Below that threshold, federal officials leave it up to homeowners to weigh and mitigate the health risks of contamination, Hayes said.
“It’s unclear what, if anything, these private individuals are being advised,” Hayes said. “If DoD is saying that 70 parts per trillion is the level they are going to provide clean water … the understanding would be if it’s below that, it must be fine.”
The Pentagon bases its 70 parts per trillion standard for PFOS and PFOA chemicals on a 2016 health advisory issued by the EPA. Officials have said they’re waiting for the new federal standard to go into effect before changing Defense Department parameters.
The Department of Defense did not respond by publication deadline to questions about EWG’s findings, or how it will address the new EPA limits.
While EWG’s examination found that thousands of wells contained PFAS at levels above the new EPA standard, but below the military’s 70 ppt threshold for action, it also learned that the Defense Department had found 1,800 private wells that registered higher than 70 ppt and had provided mitigation services to the owners of those wells.
Hayes said the combined levels of PFOS and PFOA in some wells were as high as 10,000 ppt.
Hayes said it’s unclear how long people near those military sites have been drinking contaminated water. “Chances are it’s been years, decades,” he said.
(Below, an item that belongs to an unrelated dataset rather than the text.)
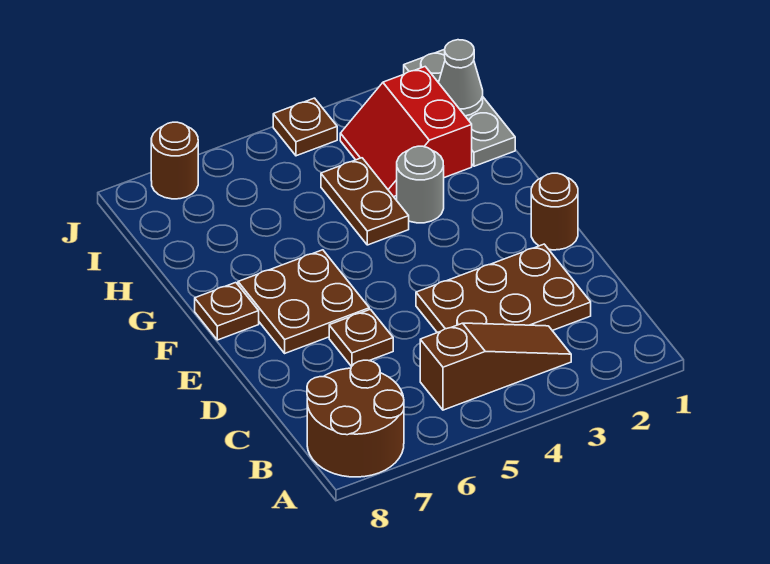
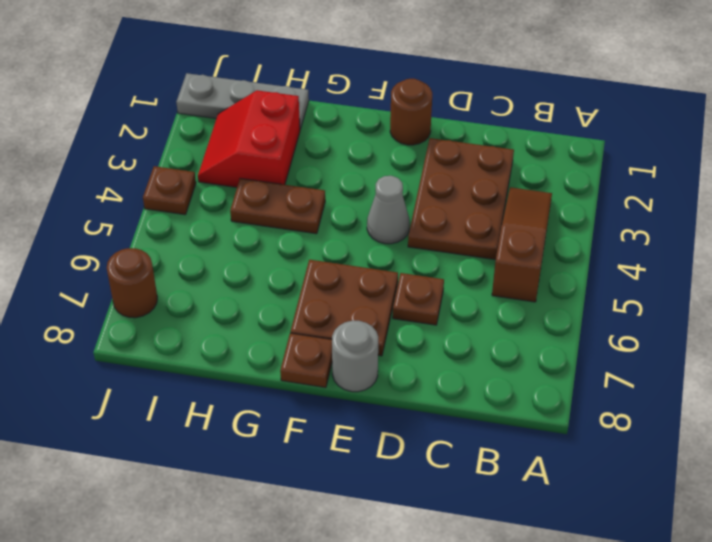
brown 2x2 round brick [307,360,404,477] -> none
grey 1x1 round brick [397,146,444,223] -> grey 1x1 round brick moved to [332,321,378,392]
red 2x2 slope [340,67,472,197] -> red 2x2 slope turned to [198,90,300,187]
grey 1x1 cone [439,40,483,116] -> grey 1x1 cone moved to [367,176,410,244]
Federal law requires public water systems to be monitored regularly for pollutants, but private wells have no similar requirements. Hayes recommended that people who live near any current or former military installations and use a well for their drinking water have their water tested and use a filter designed specifically to remove PFAS.
According to the DoD’s PFAS remediation website, as part of its ongoing investigation and remediation effort, it has closed contaminated wells, installed new water sources, and treated drinking water on military bases. According to DoD, it is working to “to ensure no one on-base is exposed to PFOS or PFOA in drinking water above 70ppt.”
“Addressing DoD’s PFAS releases is at the core of the Department’s commitment to protect the health and safety of its Service members, their families, the DoD civilian workforce, and the communities in which DoD serves,” Pentagon officials said on the site.
KFF Health News’ Hannah Norman contributed to this report.